Q1) A, B, C are three points on a circle. The distance of C from the tangents at A and B to the circle are a and b respectively. If the distance of C from the chord AB is c, show that c is the geometric mean of a and b.
Q2)Find all integer solutions to the equation x³+(x+4)²=y².
Q3)Two right angled triangles are such that the incircle of one triangle is equal in size to the circumcircle of the other. If P is the area of the first triangle and Q is the area of the second triangle, then show that P/Q≥3+2√2.
Q4) (a)Find the maximum value k for which one can choose k integers from 1,2,.....,2n so that none of the chosen integers is divisible by any other chosen integer.
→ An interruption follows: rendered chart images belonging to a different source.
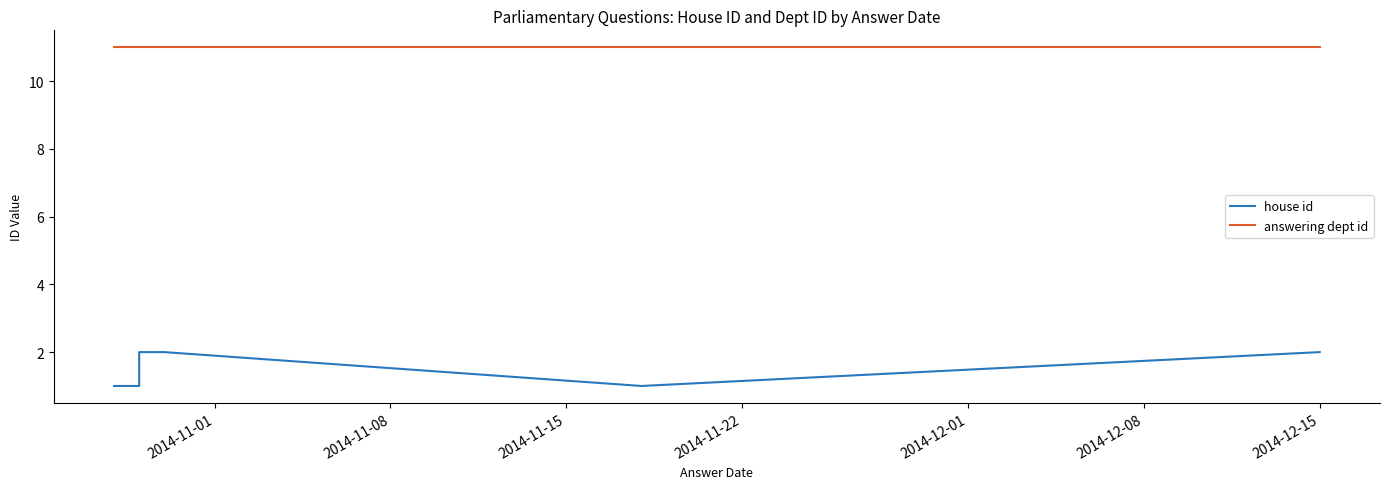

The value of answering dept id at 2014-12-15 is 11. True or false?

True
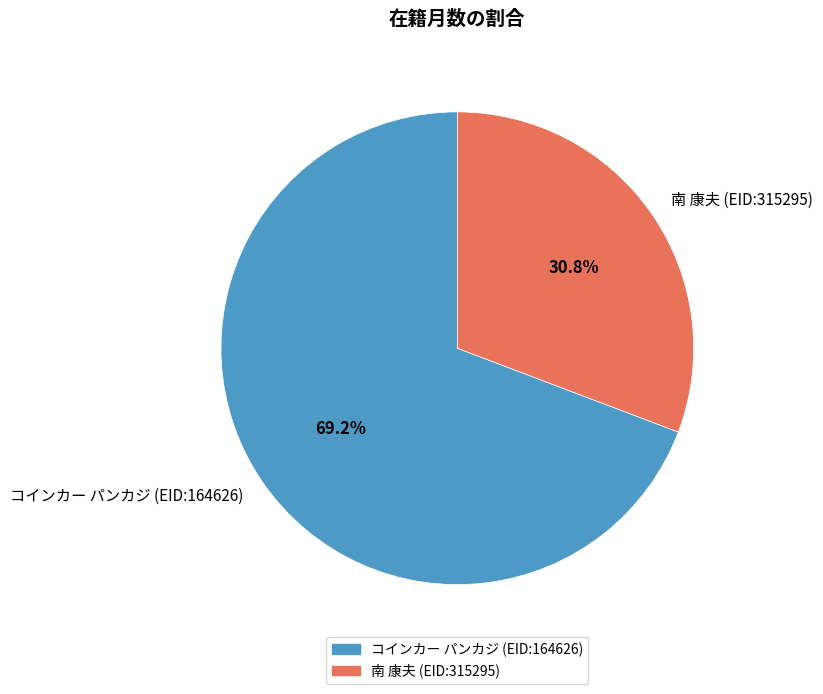

To the nearest percent, what percentage of the pie is コインカー パンカジ (EID:164626)?

69%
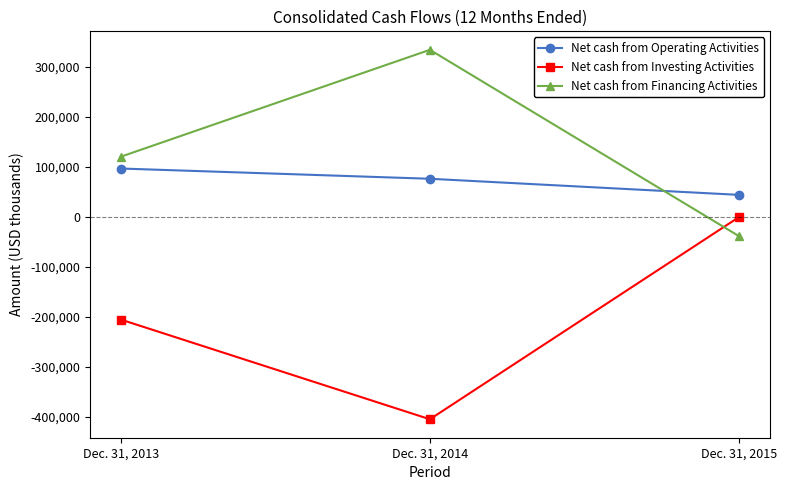

List the labels in order of Net cash from Operating Activities value, largest first.

Dec. 31, 2013, Dec. 31, 2014, Dec. 31, 2015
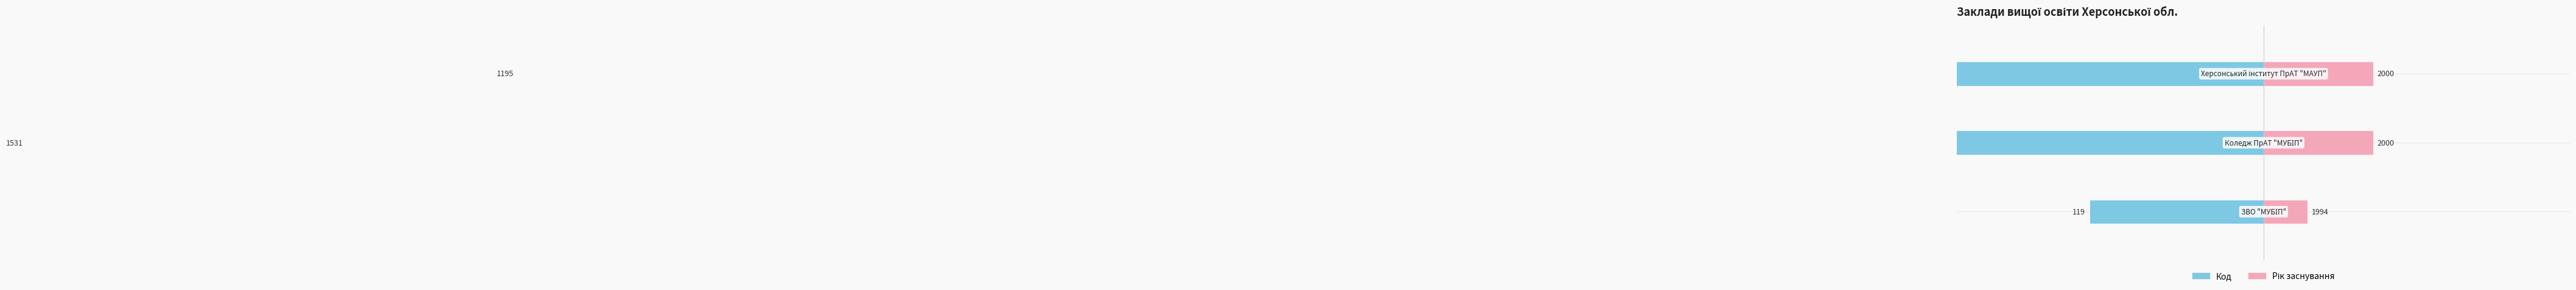

What are all the series names shown in the legend?

Код, Рік заснування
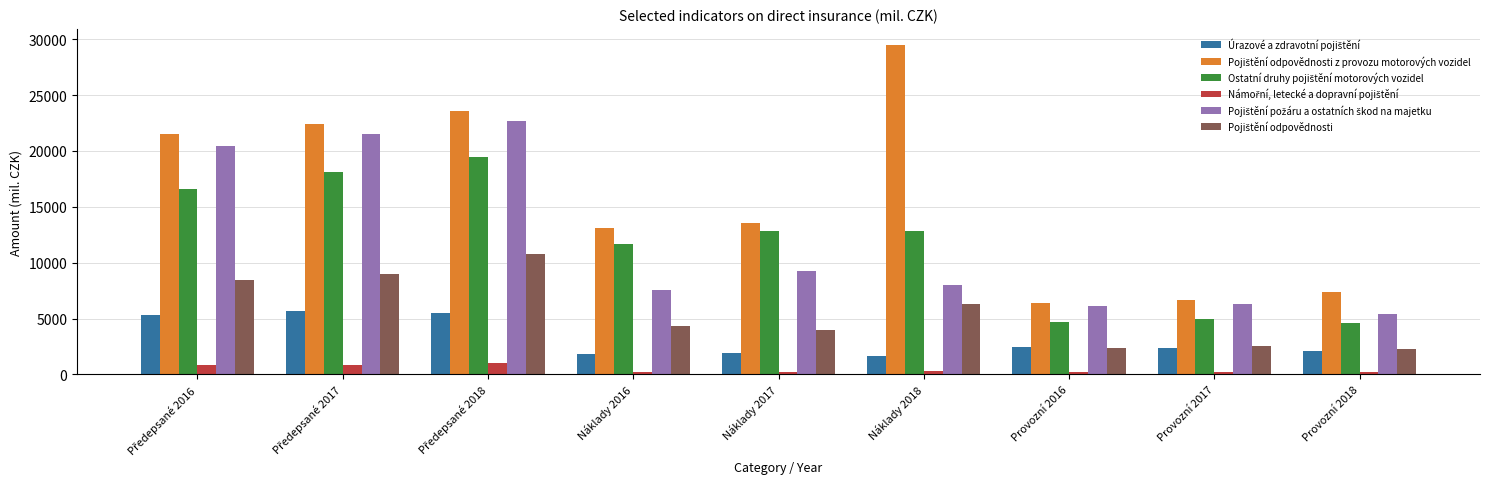

Are the bars grouped side by side (vs. stacked)?

Yes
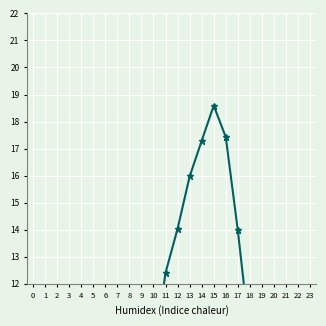

Where is the data nearest to the value 8?

21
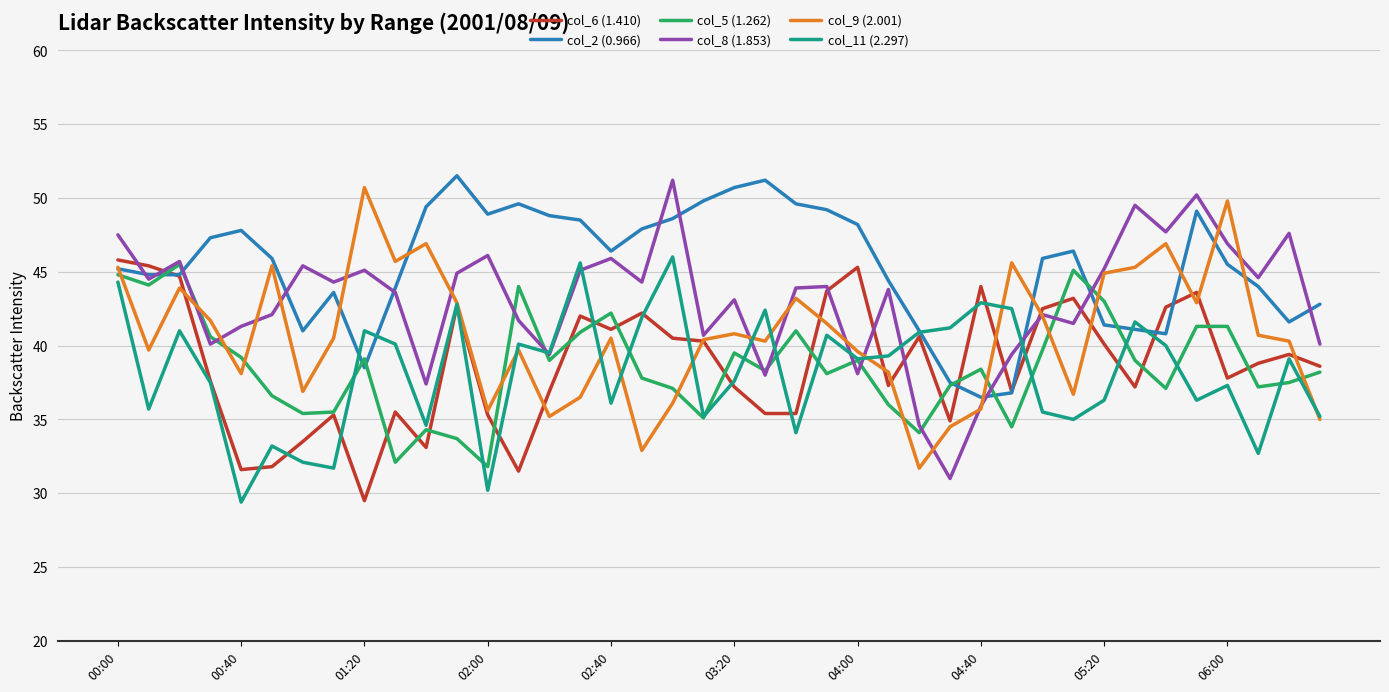

Which series has the largest total across all categories?

col_2 (0.966)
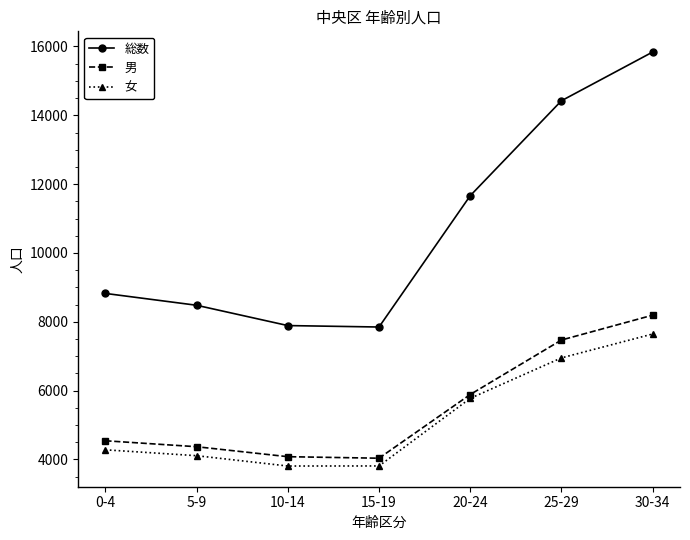

At 30-34, list the series in order from largest to smallest.

総数, 男, 女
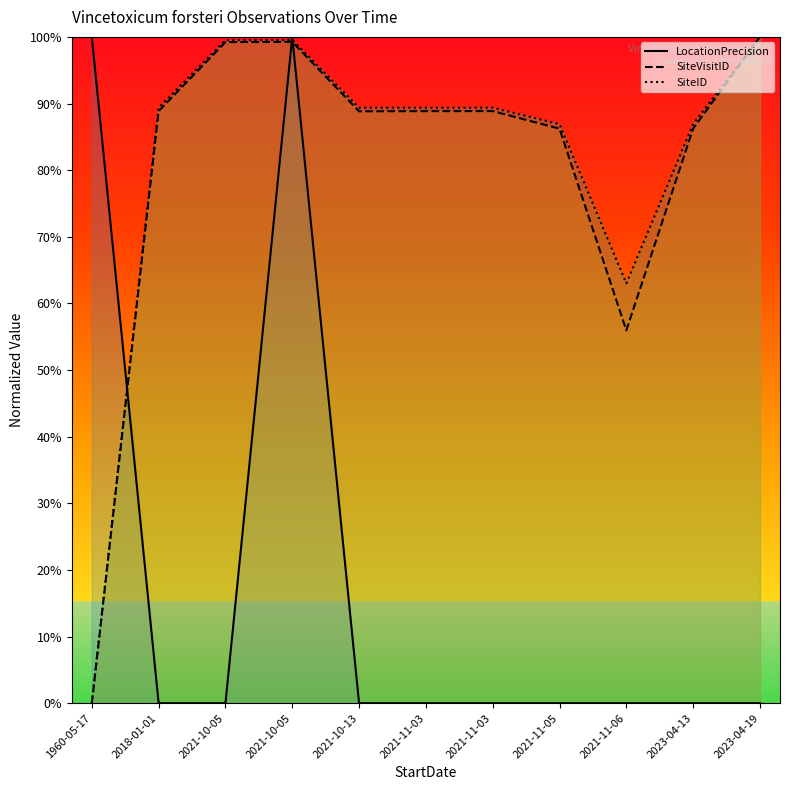

Reading left to right, what are all the values shown in this chart?

LocationPrecision: 1960-05-17=100.0	2018-01-01=0.0	2021-10-05=0.0	2021-10-05=100.0	2021-10-13=0.0	2021-11-03=0.0	2021-11-03=0.0	2021-11-05=0.0	2021-11-06=0.0	2023-04-13=0.0	2023-04-19=0.0
SiteVisitID: 1960-05-17=0.0	2018-01-01=88.9	2021-10-05=99.2	2021-10-05=99.3	2021-10-13=88.8	2021-11-03=88.9	2021-11-03=88.9	2021-11-05=86.2	2021-11-06=56.0	2023-04-13=86.2	2023-04-19=100.0
SiteID: 1960-05-17=0.0	2018-01-01=89.4	2021-10-05=99.5	2021-10-05=99.5	2021-10-13=89.4	2021-11-03=89.4	2021-11-03=89.4	2021-11-05=86.9	2021-11-06=63.0	2023-04-13=86.9	2023-04-19=100.0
(b) F(x) is a polynomial of degree 2016 such that all the coefficients are non negative and non exceed F(0).Show that the coefficient of x^2017 in (F(x))² is at most F(1)²/2.
Q5) (a) n>=3 and a1, a2, a3,....., an are different positive integers. Given that, except the first and the last, each one is a harmonic mean of its immediate neighbors. Show that none of the given integers is less than n-1. (b)Show that the shortest side of a cyclic quadrilateral with circumradius 1 is at most √2.
Q6)C1,C2,C3 are circles with radii 1,2,3 respectively, touching each other as shown in Figure. Two circles can be drawn touching all these circles. Find the radii of these two circles.